AIM:
Format the records as a two-column CSV with the headers request and answer, one row per record, putting each value in a single quoted field and replacing any line breaks with spaces.

** Begin MATERIAL **

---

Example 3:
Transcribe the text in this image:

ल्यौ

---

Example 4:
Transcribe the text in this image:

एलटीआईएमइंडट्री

** End MATERIAL **

ANSWER FOR THE TASK:
request,answer
"--- Example 3: Transcribe the text in this image:","ल्यौ"
"--- Example 4: Transcribe the text in this image:","एलटीआईएमइंडट्री"